# What Are They Called



## Garththomas (Apr 8, 2016)

I am looking at these little dials on the control board that some wires from potentiometer are connected to.
They are black with a little arrow shaped slot in a white center that can be turned.


----------



## atlas ten (Apr 8, 2016)

Need to see picture.  Could be a few different things.
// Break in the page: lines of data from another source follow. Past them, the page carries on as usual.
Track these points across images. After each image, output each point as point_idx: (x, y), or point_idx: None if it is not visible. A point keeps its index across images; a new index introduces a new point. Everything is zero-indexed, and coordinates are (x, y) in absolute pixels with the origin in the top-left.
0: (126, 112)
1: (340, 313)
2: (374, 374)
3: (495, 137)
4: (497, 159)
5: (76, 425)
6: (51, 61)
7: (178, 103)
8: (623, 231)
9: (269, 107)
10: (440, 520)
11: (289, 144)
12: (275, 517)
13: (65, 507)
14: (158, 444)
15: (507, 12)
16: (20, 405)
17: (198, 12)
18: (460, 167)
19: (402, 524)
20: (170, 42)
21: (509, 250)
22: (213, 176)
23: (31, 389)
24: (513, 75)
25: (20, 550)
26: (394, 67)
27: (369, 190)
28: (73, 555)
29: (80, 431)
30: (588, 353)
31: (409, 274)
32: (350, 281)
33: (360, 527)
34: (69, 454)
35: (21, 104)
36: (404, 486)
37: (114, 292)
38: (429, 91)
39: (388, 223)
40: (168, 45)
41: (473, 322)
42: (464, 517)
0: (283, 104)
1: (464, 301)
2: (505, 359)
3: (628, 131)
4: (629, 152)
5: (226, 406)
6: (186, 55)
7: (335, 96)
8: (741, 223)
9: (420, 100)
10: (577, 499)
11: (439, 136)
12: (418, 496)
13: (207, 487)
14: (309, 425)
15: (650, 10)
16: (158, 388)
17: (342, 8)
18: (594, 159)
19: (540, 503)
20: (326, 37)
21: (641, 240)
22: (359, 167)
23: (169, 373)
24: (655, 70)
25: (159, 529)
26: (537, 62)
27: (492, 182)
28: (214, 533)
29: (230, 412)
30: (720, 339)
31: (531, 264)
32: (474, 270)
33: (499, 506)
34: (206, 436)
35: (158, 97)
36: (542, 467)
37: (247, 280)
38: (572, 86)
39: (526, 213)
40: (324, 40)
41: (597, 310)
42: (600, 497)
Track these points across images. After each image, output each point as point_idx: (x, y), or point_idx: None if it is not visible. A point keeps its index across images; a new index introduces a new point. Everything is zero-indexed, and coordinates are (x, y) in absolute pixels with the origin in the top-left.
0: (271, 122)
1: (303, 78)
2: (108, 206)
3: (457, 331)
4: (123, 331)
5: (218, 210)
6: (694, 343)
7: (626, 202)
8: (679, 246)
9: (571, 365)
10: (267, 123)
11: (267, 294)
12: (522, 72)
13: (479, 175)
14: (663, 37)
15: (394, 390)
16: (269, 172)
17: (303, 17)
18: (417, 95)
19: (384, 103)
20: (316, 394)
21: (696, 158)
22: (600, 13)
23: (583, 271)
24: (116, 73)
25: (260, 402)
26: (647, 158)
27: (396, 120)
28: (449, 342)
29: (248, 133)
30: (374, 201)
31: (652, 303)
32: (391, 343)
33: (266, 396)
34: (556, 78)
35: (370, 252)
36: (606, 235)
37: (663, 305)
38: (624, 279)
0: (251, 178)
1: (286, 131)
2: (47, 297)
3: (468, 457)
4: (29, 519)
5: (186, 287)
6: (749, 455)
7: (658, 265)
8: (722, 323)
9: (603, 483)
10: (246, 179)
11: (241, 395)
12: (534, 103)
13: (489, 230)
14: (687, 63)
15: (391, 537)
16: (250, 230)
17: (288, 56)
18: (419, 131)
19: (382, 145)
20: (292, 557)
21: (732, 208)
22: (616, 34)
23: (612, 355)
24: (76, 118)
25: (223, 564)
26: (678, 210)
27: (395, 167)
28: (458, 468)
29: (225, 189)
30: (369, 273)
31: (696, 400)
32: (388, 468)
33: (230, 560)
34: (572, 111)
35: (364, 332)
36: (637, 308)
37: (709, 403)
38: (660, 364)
I think it might be a potentiometer. 
Jack

Sent from my SGH-I337M using Tapatalk


----------



## Bob Korves (Apr 8, 2016)

Trim pot(?)


----------



## Garththomas (Apr 8, 2016)

Yes trim pot thanks, my chuck would slowly start tuning as soon as I hit the switch so I was looking at the picture in my manual and although most of mine matched the picture a couple were different so I adjusted one and low and behold my chuck stopped turning before I turned up the potentiometer.


----------



## Garththomas (Apr 8, 2016)

I think the pot marked ir is for torque and the min and max seem self explanatory but what about the pot marked cl and should my motor turn as fast in reverse as it does in forward


----------



## strantor (Apr 8, 2016)

CL means "current limit, do not touch unless you know what you're doing to the extent that you know that the result of your adjustment won't damage the motor. "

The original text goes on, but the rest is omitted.